Dennis J. Snower (born 14 October 1950) is an American-German economist, specialising in macroeconomic theory and policy, labor economics, digital governance, social economics, and the psychology of economic decisions in "caring economics". He is President of the Global Solutions Initiative in Berlin, Professorial Research Fellow at the Institute for New Economic Thinking at Oxford University, Fellow at the New Institute in Hamburg, and Non-resident Fellow of the Brookings Institution in Washington, D.C. He is former president of the Kiel Institute for the World Economy. His prominent labor research explores the role of “insiders” and “outsiders” in generating unemployment and macroeconomic fluctuations; his socio-economic research examines how social groups shape economic behavior; his psycho-economic research explains how economic decisions depend on psychological motives; and his macroeconomic research investigates why inflation and unemployment can move in opposite directions even in the long run.

Life and career

Snower was born in Vienna, Austria, where he went to the American International School. He received a BA and MA from New College, Oxford University, an MA and a PhD from Princeton University. He is a US citizen, married and has two children. He received German citizenship in 2018.[1]

He received a BA and MA from New College, Oxford University (in Philosophy, Politics and Economics, 1971), an MA and a PhD from Princeton University (1975).

Records from a collection
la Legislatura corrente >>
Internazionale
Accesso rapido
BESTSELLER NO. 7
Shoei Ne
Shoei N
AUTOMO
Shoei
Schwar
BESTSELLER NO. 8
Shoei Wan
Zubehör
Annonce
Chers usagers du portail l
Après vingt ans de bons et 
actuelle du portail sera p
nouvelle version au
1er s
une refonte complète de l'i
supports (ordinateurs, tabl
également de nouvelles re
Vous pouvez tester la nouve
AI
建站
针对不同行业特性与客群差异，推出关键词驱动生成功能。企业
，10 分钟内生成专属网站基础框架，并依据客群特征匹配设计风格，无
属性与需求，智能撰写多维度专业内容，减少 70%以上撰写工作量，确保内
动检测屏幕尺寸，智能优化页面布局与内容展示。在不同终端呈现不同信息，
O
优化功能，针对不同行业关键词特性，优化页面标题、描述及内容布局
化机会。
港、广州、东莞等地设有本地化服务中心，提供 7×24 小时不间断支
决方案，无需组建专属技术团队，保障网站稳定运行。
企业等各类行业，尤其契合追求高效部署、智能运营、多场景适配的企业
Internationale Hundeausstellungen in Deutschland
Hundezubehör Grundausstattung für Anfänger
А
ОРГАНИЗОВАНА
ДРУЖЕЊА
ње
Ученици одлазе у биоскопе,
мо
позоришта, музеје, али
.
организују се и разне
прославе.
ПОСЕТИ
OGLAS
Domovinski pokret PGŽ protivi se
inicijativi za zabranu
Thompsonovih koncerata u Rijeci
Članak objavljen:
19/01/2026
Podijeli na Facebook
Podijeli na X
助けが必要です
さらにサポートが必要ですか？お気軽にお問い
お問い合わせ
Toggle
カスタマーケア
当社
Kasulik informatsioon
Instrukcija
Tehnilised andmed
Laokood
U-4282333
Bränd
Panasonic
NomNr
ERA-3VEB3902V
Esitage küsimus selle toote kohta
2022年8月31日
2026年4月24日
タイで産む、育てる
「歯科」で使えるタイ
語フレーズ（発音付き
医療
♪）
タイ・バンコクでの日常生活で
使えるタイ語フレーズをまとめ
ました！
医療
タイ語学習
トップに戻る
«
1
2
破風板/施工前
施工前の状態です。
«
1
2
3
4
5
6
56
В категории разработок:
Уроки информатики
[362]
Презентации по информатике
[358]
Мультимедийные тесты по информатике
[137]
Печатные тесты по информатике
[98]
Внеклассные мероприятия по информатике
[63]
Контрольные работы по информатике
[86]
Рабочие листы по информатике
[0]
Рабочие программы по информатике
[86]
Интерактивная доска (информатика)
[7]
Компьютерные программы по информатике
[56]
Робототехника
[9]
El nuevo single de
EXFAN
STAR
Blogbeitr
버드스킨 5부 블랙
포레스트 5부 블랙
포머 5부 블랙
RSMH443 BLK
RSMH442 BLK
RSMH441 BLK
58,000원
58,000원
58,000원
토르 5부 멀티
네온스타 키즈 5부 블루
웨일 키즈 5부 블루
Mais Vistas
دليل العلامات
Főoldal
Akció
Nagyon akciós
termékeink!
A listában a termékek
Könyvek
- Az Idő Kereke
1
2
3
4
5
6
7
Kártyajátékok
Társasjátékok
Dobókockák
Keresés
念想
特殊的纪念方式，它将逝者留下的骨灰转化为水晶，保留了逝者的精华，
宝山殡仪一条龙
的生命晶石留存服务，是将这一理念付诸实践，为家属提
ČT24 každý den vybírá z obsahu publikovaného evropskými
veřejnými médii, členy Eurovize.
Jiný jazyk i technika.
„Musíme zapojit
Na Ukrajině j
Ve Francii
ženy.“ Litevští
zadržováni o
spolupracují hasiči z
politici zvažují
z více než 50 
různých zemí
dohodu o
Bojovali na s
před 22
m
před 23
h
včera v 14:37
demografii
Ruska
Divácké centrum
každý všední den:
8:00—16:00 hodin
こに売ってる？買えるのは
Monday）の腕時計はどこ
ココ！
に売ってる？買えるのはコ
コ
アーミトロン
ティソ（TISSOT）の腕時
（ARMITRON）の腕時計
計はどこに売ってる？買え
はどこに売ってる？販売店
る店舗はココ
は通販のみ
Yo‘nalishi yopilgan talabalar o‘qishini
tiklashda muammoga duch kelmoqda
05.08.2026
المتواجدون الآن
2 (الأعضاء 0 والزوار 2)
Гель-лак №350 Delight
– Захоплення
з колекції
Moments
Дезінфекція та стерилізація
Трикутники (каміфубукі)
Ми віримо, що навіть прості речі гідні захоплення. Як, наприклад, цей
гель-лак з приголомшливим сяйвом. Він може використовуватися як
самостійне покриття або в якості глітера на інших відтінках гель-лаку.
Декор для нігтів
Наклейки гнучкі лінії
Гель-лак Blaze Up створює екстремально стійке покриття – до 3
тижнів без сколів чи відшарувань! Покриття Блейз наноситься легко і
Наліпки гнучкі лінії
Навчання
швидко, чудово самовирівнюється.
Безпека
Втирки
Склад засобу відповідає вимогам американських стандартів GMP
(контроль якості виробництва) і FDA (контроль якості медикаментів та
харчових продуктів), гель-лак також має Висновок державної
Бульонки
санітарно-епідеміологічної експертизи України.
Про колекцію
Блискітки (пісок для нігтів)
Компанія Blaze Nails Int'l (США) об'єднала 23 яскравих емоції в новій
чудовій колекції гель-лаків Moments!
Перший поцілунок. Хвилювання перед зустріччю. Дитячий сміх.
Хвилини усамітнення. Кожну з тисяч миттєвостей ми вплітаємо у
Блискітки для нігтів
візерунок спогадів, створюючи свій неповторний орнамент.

- EXERCISE DIRECTIONS
Change "Vienna" to "Graz" in the stretch of the Snower biography from "Life and career" through "Princeton University (1975).", and write out that stretch. Nothing asked here depends on the listing.

- SOLUTION BELOW
Life and career

Snower was born in Graz, Austria, where he went to the American International School. He received a BA and MA from New College, Oxford University, an MA and a PhD from Princeton University. He is a US citizen, married and has two children. He received German citizenship in 2018.[1]

He received a BA and MA from New College, Oxford University (in Philosophy, Politics and Economics, 1971), an MA and a PhD from Princeton University (1975).